(Saved data entries)
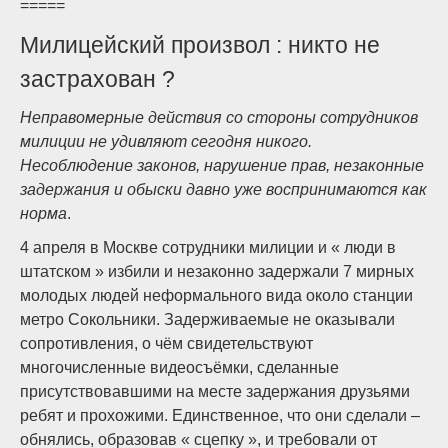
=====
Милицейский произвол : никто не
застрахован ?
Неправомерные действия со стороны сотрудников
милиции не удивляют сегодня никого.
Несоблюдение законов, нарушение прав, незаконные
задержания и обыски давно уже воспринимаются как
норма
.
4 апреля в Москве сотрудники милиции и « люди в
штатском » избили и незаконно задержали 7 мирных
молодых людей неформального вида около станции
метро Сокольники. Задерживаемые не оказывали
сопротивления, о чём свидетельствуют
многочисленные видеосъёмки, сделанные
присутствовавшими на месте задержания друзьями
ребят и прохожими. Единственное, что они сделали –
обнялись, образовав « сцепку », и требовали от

...

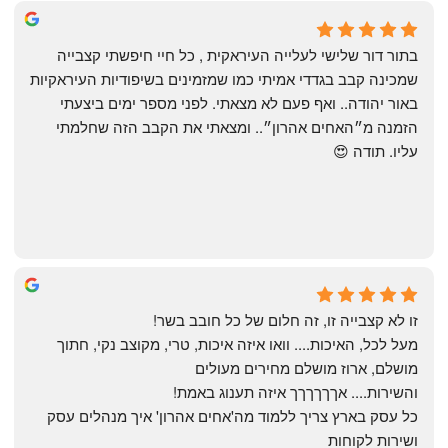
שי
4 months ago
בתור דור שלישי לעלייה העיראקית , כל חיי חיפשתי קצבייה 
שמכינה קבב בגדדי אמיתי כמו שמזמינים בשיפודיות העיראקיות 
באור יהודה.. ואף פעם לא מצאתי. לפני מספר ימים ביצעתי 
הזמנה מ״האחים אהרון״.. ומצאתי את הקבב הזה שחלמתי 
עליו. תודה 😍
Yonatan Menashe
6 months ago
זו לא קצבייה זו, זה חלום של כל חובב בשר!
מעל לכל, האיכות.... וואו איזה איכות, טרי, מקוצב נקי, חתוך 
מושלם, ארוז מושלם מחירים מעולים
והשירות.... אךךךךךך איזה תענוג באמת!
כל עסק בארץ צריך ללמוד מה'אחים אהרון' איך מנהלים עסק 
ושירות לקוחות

...

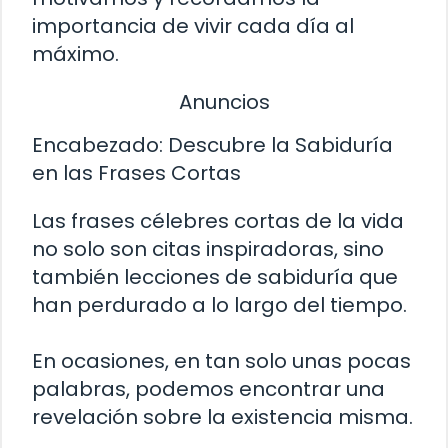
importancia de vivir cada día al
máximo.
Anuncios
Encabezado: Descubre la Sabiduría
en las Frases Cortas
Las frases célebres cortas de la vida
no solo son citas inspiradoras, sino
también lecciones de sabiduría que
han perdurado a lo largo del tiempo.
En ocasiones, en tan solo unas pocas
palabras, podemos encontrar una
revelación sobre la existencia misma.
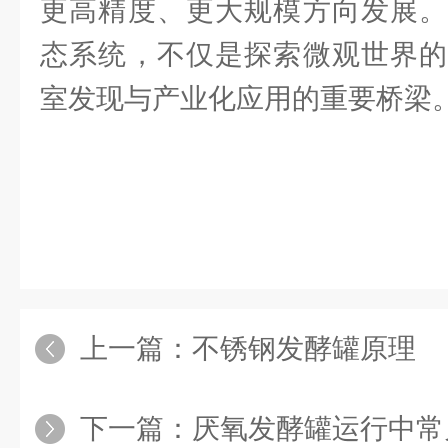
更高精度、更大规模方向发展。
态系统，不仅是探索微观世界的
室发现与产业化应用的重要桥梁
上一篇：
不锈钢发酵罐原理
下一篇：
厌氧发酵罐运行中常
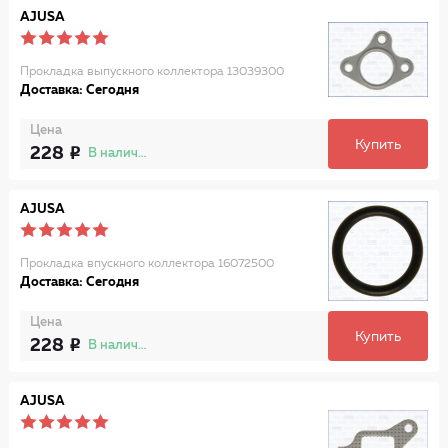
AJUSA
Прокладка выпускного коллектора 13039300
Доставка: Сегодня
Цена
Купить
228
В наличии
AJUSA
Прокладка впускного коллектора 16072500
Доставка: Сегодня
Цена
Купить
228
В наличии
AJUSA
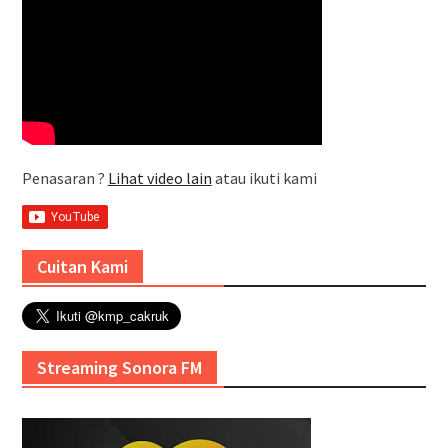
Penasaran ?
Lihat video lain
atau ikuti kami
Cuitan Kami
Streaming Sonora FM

# [Aim of the exercise]
Only a number should come back: the count of lines above that include "Прокладка".

# [Reply]
2